To perform the real-time purge provisioning status of the Accounts Job perform the following steps:

Provide the values for some critical parameters by using the following:

Note:
This must be performed by an administrator.

Scheduled Tasks section of Oracle Identity System Administration.
Capture the details of the diagnostic information for each purge run as a log.
Purge tasks run periodically according to the allotted time duration. The data growth and the subsequent footprint is controlled on an on-going basis.

Note:
If the job is not available, create a job manually using the task Purge Provisioning status Accounts Task.
The various metrics related to the purge operation, such as names of the entity modules, success or failure status, and number of rows targeted for deletion, are logged.

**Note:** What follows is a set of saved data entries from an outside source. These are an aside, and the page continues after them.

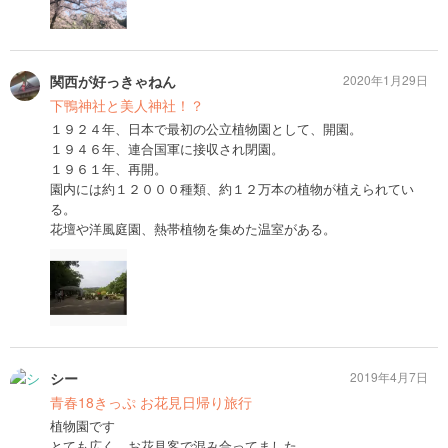
関西が好っきゃねん
2020年1月29日
下鴨神社と美人神社！？
１９２４年、日本で最初の公立植物園として、開園。
１９４６年、連合国軍に接収され閉園。
１９６１年、再開。
園内には約１２０００種類、約１２万本の植物が植えられてい
る。
花壇や洋風庭園、熱帯植物を集めた温室がある。
シー
2019年4月7日
青春18きっぷ お花見日帰り旅行
植物園です
とても広く、お花見客で混み合ってました。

Active and Archive Provisioning tables

The following table lists the active provisioning table with the corresponding archive provisioning table in which data from the active provisioning table are archived.

Table 22-18 Active and Archive Provisioning tables

Active Provisioning Tables	Archive Provisioning Tables
OBI	ARCH_PROV_OBI
OIU	ARCH_PROV_OIU
ORC	ARCH_PROV_ORC
OSH	ARCH_PROV_OSH
OSI	ARCH_PROV_OSI
OTI	ARCH_PROV_OTI
SCH	ARCH_PROV_SCH

In addition to providing the above OOTB tables, the archive tables with a prefix ARCH_PROV_<parent/child table> gets created for parent and child UD tables during the run time.

The following topic provides information about configuring Real-time Purge provisioning status:

Configuring Real-time Purge provisioning status Accounts Job

22.8.1 Configuring Real-time Purge provisioning status Accounts Job

To configure real-time Purge provisioning status Accounts Job, perform the following steps:

Log in to Oracle Identity System Administration.
In the left pane, under the drop-down System Configuration, click Scheduler.
Search Purge provisioning status Accounts Job scheduled job.

In the Parameters section, specify the values as described in the following table:

Table 22-19 Application Table

Parameter	Description
Application Instance Name	Name of the Application Instance
Purge Type	Allowed values: Delete Archive
Batch size	The purge operation runs in batches. It represents the maximum number of rows to delete before a commit is issued. Default Value: 5000 (Recommended)
Maximum Purge Run Duration(in mins)	This is the maximum run duration in minutes for purge processing. Default value: 30 mins
Purge Retention Period (in days)	This indicates the retention period in days for purging provisioning status Accounts data. Minimum value: 60 Days

Click Apply to save the changes.
By default, the diagnostic logging may not be enabled as the default log level is set to NONE.
To see the diagnostic logging for this job, please change logging level to INFO or FINEST using the system property DB Diagnostic Level for Online Data Purge or OIM.DBDiagnosticLevelDataPurge.